Прятаться достойно времени не оставалось, так как гость давно вытер подошвы валенок о прутья голика, проскрипел половицами сеней и уже тянул на себя ручку входной двери. Пока дверь распахивалась, пропуская визитёра, пока закрывалась следом, я уже стоял в тёмном закутке запечья, отделённый от нежданного пришельца какими-то метром с четвертью пространства да щелястой перегородкой из струганной дюймовки.
– Дома ли хозяева, – с ударением на последний слог, так что получилось певуче протяжно, раздалось у меня почти возле самого уха, и я без особого удивления узнал старшую ездаковскую дочку.
Что-то слишком часто стал я возвращаться мыслями к этой девице, хотя оно и понятно, учитывая ту роль, что сыграла она в моей жизни, став своеобразной крёстной матерью, и не удивительно, – видная девка, статная. Мимо пройдёт, поведёт глазищами, в душу будто зноем полдня пахнет, и не хочешь, да обернёшься вслед, очумело уставишься в гибкую спину.
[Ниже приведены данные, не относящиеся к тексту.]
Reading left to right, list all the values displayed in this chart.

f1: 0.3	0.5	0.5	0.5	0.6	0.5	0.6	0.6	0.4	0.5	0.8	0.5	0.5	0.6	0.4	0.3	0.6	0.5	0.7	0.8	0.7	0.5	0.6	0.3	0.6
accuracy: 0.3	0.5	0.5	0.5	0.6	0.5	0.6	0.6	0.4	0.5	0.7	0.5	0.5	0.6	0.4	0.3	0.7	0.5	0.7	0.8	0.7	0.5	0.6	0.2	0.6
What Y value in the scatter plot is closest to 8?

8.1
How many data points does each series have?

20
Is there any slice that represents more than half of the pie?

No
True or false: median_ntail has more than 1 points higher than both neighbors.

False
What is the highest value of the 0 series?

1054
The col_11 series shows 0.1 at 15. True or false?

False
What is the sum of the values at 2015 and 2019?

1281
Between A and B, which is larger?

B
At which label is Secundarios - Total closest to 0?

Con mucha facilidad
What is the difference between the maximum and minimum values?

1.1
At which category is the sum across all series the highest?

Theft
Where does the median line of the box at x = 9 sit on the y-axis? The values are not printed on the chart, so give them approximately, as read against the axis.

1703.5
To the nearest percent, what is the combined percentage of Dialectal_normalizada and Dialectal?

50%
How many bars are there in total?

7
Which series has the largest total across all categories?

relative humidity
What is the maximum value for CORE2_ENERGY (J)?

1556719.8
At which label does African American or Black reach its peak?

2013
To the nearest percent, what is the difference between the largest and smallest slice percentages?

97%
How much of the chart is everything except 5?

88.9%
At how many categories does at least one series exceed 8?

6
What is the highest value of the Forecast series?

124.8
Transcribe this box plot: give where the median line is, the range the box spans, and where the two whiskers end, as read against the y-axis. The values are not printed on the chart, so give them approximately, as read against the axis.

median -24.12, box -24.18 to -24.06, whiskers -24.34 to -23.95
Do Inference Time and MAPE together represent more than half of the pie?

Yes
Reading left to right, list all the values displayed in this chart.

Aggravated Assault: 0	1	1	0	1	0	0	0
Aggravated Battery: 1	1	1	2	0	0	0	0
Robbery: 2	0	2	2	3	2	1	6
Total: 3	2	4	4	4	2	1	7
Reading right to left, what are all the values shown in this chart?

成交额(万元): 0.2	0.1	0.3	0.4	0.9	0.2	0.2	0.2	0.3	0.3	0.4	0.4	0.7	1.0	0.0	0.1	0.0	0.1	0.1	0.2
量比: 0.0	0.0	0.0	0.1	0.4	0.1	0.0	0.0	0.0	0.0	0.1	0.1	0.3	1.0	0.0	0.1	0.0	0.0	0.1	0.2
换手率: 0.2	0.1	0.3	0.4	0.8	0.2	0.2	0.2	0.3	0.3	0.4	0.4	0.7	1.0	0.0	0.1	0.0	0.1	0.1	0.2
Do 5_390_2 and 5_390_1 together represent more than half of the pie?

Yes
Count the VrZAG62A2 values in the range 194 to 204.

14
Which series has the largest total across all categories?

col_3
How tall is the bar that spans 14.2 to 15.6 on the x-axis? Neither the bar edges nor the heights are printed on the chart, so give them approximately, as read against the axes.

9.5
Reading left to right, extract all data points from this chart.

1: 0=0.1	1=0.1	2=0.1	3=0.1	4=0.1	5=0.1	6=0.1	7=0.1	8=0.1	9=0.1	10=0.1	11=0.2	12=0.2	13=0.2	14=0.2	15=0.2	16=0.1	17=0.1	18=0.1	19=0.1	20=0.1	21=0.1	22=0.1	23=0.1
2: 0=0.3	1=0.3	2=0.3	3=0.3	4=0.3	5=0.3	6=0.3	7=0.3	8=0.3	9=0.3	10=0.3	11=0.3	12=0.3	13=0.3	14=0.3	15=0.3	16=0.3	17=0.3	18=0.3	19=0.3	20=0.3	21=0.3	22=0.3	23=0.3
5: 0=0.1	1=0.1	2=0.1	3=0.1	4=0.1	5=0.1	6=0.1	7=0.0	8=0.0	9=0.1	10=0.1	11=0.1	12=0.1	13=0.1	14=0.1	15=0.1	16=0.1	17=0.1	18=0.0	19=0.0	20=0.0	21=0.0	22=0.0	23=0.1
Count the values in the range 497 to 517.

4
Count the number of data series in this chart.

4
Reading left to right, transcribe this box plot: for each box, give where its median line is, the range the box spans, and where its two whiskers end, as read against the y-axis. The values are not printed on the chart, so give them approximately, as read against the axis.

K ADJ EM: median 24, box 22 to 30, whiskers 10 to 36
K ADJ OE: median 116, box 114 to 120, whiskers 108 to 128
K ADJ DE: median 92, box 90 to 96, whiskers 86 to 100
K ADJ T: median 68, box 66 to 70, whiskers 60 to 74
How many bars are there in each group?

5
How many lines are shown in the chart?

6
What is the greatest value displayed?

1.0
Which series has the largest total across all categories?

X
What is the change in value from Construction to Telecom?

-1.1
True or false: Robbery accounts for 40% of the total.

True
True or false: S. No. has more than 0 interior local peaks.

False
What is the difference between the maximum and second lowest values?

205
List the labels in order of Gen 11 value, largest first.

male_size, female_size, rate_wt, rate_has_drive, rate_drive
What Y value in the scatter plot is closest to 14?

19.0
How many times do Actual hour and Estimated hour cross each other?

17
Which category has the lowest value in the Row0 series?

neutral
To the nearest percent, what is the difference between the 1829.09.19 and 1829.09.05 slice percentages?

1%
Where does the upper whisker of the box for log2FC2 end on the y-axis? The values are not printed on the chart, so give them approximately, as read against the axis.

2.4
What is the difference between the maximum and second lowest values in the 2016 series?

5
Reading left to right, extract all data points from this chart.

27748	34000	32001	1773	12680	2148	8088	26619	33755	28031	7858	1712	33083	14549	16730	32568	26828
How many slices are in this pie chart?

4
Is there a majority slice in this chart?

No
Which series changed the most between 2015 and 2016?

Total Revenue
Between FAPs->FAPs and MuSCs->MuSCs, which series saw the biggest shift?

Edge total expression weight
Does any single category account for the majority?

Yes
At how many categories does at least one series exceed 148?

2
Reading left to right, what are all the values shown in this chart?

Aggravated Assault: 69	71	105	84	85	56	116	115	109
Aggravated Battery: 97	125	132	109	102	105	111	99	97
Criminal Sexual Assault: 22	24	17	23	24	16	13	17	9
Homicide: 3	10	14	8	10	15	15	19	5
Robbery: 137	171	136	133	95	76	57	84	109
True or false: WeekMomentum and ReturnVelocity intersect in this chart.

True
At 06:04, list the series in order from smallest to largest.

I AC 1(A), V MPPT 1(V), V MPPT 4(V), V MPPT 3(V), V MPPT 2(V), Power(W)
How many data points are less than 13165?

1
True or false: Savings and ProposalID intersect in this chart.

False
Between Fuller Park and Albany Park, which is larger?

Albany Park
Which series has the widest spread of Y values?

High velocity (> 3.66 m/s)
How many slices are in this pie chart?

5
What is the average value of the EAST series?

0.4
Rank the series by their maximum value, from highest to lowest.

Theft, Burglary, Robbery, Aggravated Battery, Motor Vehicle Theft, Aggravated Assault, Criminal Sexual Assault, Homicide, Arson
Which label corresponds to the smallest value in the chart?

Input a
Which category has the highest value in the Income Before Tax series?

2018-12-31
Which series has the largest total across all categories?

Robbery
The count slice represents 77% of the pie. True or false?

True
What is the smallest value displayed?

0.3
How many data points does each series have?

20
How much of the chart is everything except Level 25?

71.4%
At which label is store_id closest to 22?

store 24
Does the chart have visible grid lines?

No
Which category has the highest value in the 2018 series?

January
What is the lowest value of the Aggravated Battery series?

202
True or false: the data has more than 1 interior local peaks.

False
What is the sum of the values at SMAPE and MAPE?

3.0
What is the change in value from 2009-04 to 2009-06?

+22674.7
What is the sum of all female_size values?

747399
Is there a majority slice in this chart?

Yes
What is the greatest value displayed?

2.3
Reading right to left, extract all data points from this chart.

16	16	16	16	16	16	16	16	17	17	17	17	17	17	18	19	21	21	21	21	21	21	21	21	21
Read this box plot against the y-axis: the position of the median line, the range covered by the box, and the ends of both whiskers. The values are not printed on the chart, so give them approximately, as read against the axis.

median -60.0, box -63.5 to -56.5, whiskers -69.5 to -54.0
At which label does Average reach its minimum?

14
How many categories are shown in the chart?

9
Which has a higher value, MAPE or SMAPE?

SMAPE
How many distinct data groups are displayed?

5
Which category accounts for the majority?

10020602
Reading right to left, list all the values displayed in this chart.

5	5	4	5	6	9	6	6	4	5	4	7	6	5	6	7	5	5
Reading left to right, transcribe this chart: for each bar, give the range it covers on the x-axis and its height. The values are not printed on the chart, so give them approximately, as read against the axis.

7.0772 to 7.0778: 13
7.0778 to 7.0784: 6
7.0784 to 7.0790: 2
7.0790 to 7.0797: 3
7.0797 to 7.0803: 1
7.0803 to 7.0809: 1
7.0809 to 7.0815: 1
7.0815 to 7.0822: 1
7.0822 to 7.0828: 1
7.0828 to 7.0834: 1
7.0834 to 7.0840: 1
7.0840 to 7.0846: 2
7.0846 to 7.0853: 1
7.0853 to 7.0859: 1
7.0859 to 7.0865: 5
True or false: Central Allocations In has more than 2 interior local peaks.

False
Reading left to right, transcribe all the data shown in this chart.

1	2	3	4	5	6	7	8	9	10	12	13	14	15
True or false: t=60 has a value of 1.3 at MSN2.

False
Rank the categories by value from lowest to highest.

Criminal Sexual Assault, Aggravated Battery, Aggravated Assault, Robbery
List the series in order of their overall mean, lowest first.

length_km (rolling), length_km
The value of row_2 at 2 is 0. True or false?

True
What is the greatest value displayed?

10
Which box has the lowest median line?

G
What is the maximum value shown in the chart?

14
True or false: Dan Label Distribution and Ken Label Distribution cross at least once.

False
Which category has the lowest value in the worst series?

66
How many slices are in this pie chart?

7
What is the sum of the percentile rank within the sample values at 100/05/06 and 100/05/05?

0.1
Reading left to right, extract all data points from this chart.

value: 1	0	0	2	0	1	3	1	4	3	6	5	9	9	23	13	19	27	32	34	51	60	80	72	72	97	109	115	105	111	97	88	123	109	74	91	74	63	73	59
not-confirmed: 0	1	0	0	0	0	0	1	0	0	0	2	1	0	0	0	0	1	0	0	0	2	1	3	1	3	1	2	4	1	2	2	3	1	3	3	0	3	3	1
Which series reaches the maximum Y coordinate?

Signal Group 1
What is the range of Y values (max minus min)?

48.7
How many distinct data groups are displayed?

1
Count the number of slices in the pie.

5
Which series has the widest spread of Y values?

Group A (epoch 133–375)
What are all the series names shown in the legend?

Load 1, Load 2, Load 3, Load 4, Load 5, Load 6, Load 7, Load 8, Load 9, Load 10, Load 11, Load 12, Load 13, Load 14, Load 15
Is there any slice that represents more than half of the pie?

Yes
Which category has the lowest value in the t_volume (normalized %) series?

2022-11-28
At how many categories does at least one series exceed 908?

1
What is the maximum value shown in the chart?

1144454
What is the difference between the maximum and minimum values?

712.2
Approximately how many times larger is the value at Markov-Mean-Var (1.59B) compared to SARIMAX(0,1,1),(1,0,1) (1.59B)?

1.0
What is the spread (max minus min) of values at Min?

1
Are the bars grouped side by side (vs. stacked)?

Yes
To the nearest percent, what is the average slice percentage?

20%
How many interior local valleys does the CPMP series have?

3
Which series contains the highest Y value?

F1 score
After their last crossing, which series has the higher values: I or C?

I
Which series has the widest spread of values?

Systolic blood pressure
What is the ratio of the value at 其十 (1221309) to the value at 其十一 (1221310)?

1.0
Да ладно бы коль глянул и забыл, так ведь нет. Пройдёт, зараза, глянет, а у меня потом весь день из рук работа валится. Образно, конечно, говорю. Из рук у меня хрен чего выпадет, но сосредоточиться ни на чём не могу, всё она мешается. Опять немного не то, знамо дело, не писатель – кроме как на школьные сочинения, автобиографии да письма из армии бумаги сроду не марал.
Словом, что бы я ни делал, чем бы ни занимался, она всё время рядом, где-то тут, за плечом, стоит, смотрит и молчит. И, вроде бы, когда она тут, на душе легче, светлее, что ли. Наркотик какой-то: морфий или конопля там, для отдельно взятой личности, – тоже ходишь блаженненьким. Дурь, одним словом, иначе и не назовёшь.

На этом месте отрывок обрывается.